Ich flüsterte Rahjadis hastig meine Sorge zu und sah an ihrem Gesichtsausdruck, dass sie erkannte, dass ich noch blasser war als sonst und die Besorgnis aus meiner Stimme sprach. Sie warf mir noch rasch ein beruhigendes Lächeln zu, bevor Sie sich an einen der beiden Drachengardisten wandte.

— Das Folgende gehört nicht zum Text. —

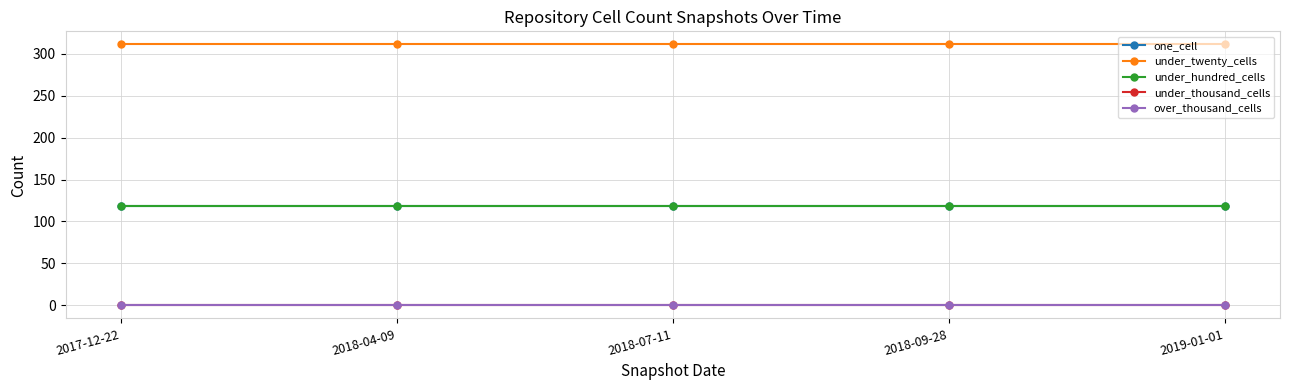

Read the under_twenty_cells value at 2018-09-28.

311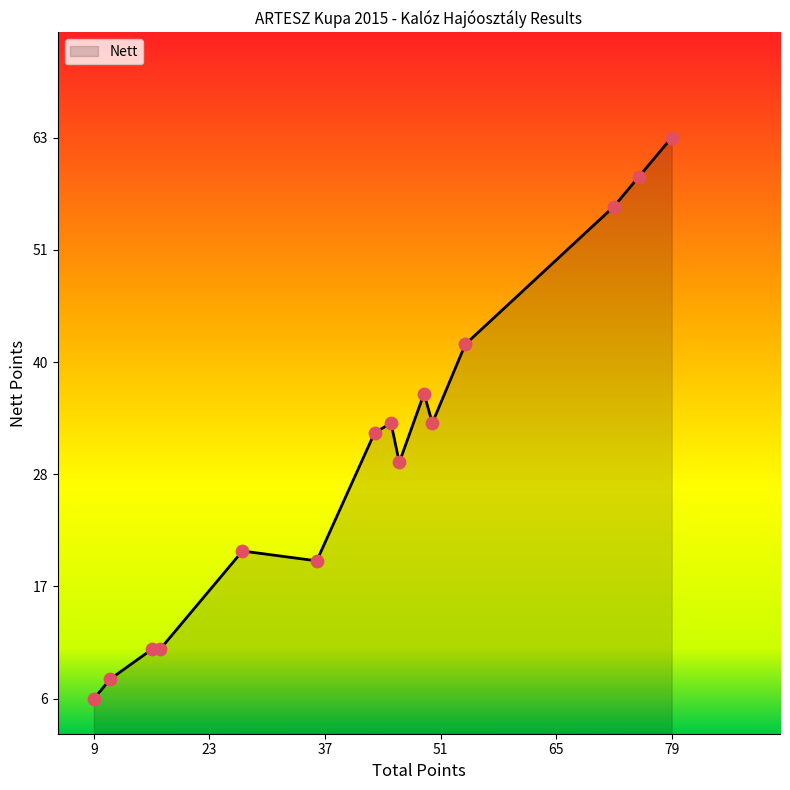

Does the chart have visible grid lines?

No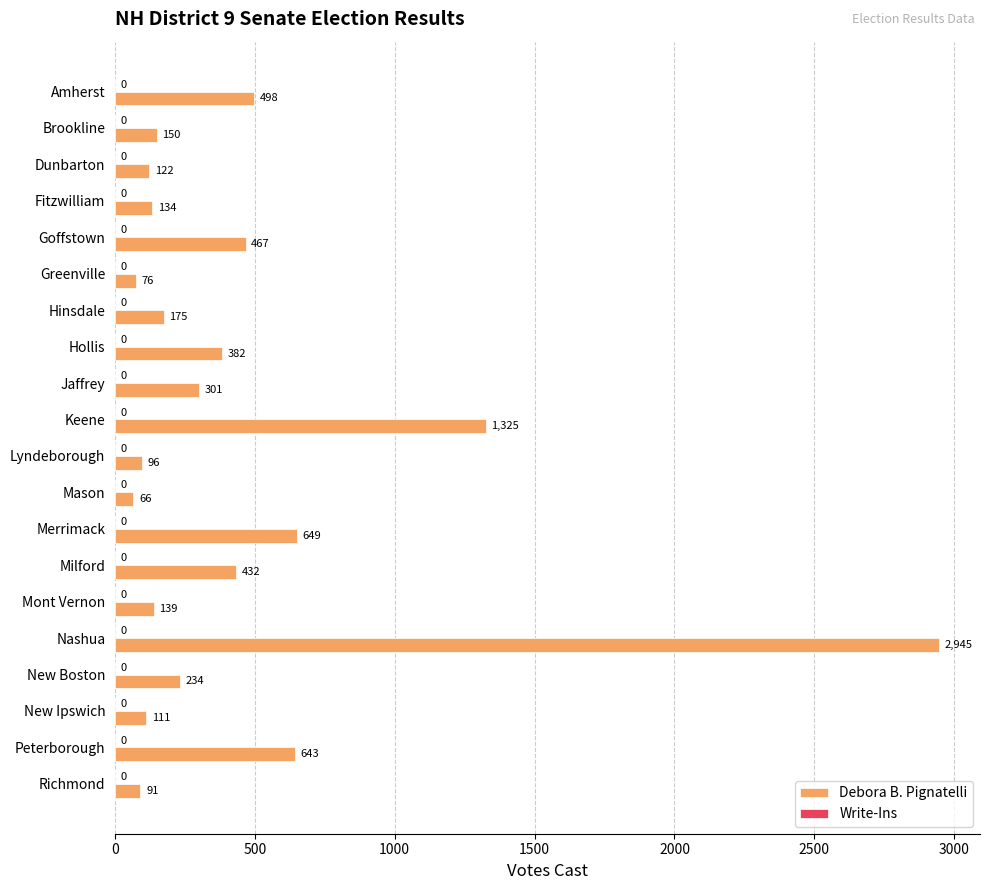

List the labels in order of value, smallest first.

Mason, Greenville, Richmond, Lyndeborough, New Ipswich, Dunbarton, Fitzwilliam, Mont Vernon, Brookline, Hinsdale, New Boston, Jaffrey, Hollis, Milford, Goffstown, Amherst, Peterborough, Merrimack, Keene, Nashua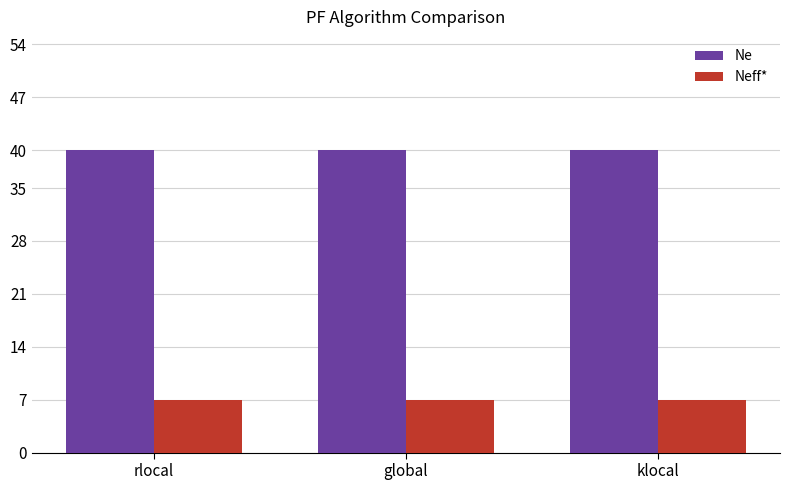

What is the label of the 3rd bar from the right?

rlocal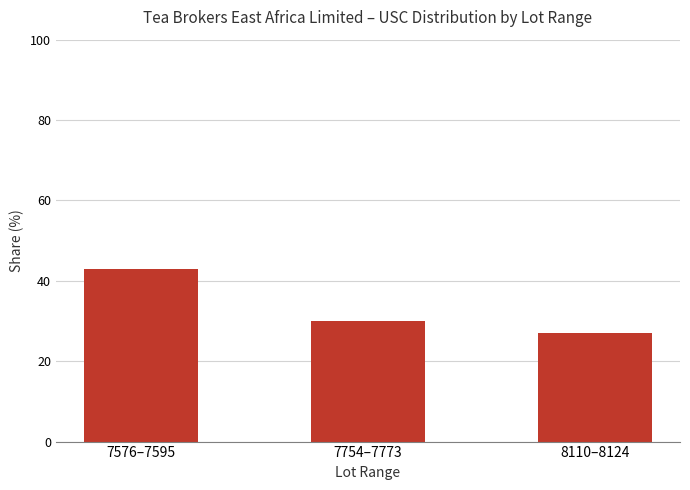

The chart shows a value of 30.1 at 7754–7773. True or false?

True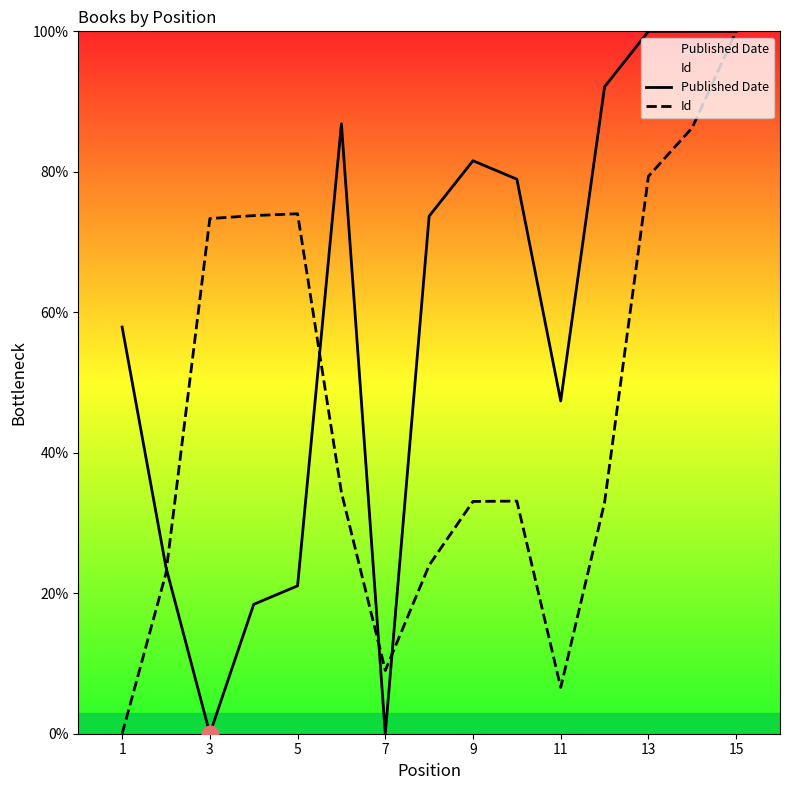

What value does the Id series have at 5?

74.0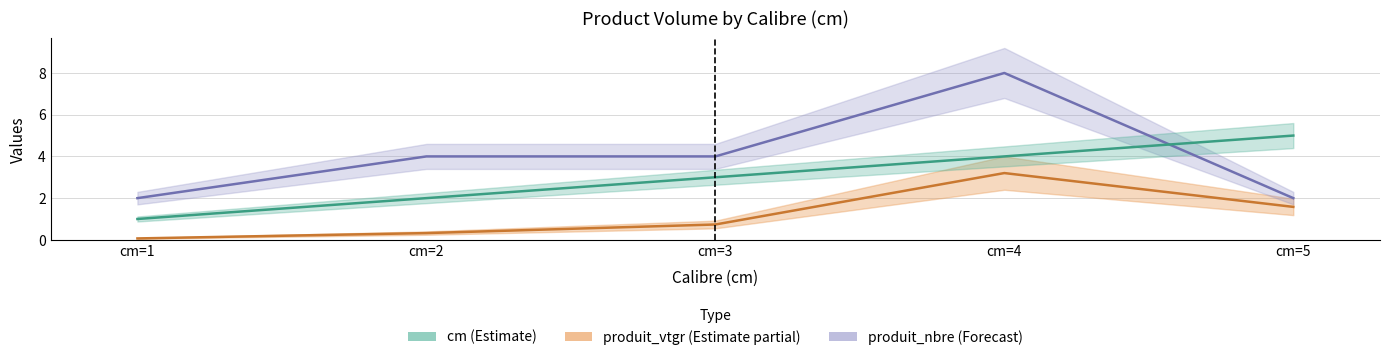

Reading left to right, transcribe all the data shown in this chart.

produit_vtgr (Estimate partial): 0.1	0.3	0.7	3.2	1.6
produit_nbre (Forecast): 2.0	4.0	4.0	8.0	2.0
cm (Estimate): 1.0	2.0	3.0	4.0	5.0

Doch sie begrüßte ihn nicht... wie ich erwartet hatte, und ließ auch nicht ihren Charme spielen. Nicht in der Weise, wie ich es bislang an ihr erlebt habe. Stattdessen lag auf ihren Lippen eine Zauberformel. Sie hatte Gardist Schweißstirn auf magische Weise so bezirzt dass sie ihm eine wohlvertraute Freundin war. Und als solche war es nicht nötig, dass wir unser Gepäck durchsuchen ließen. Stattdessen reichte es aus, dass wir unsere Waffen ablegten. Sie würden bis zu unserer Abreise in einem Arsenal neben dem Tordurchgang verwahrt werden.
Alondro schmeckt dir das gar nicht. Bei dieser Gelegenheit fiel mir auch auf, dass der Jäger tatsächlich mit zwei Bögen, zwei Wurfäxten und was weiß ich noch alles an Waffen reiste. Dieser Mann war eine laufende Waffenkammer
Und dann waren wir in der Stadt die Reichsstraße führte geradeaus weiter in die Stadt. Wir befanden uns in einem wohlhabenden Viertel. Uns umgaben zweistöckige Fachwerkhäuser. Sie wiesen merkwürdige Verzierungen auf, die allenthalben auf dem Holz, an Türstürzen, Fensterläden und -rahmen angebracht waren. Es waren unregelmäßige Formen von heller Farbe, soweit ich es mit meiner eingeschränkten Farbwahrnehmung erkennen konnte - vielleicht von gelblicher, vielleicht hellbrauner Farbe. Ich trat einen Schritt an eines dieser Dinger heran und nahm es näher in Augenschein. Und im nächsten Augenblick fuhr ich entsetzt zurück. Es waren Knochen, beschnitzte Knochen! Und das schlimmste daran war, dass sie von Menschen stammten. Dieses ganze Stadtviertel, wahrscheinlich sogar diese gesamte Großstadt, war eine einzige, götterlästerliche Grabschändung.
Wenn uns jetzt jemand beobachtet hätte und die vorgebliche Nekromantin gesehen hätte, die angewidert das Gesicht verzieht und angesichts der Menschenknochen mit Übelkeit zu kämpfen hat, wären wir wieder einmal in arge Erklärungsnot geraten.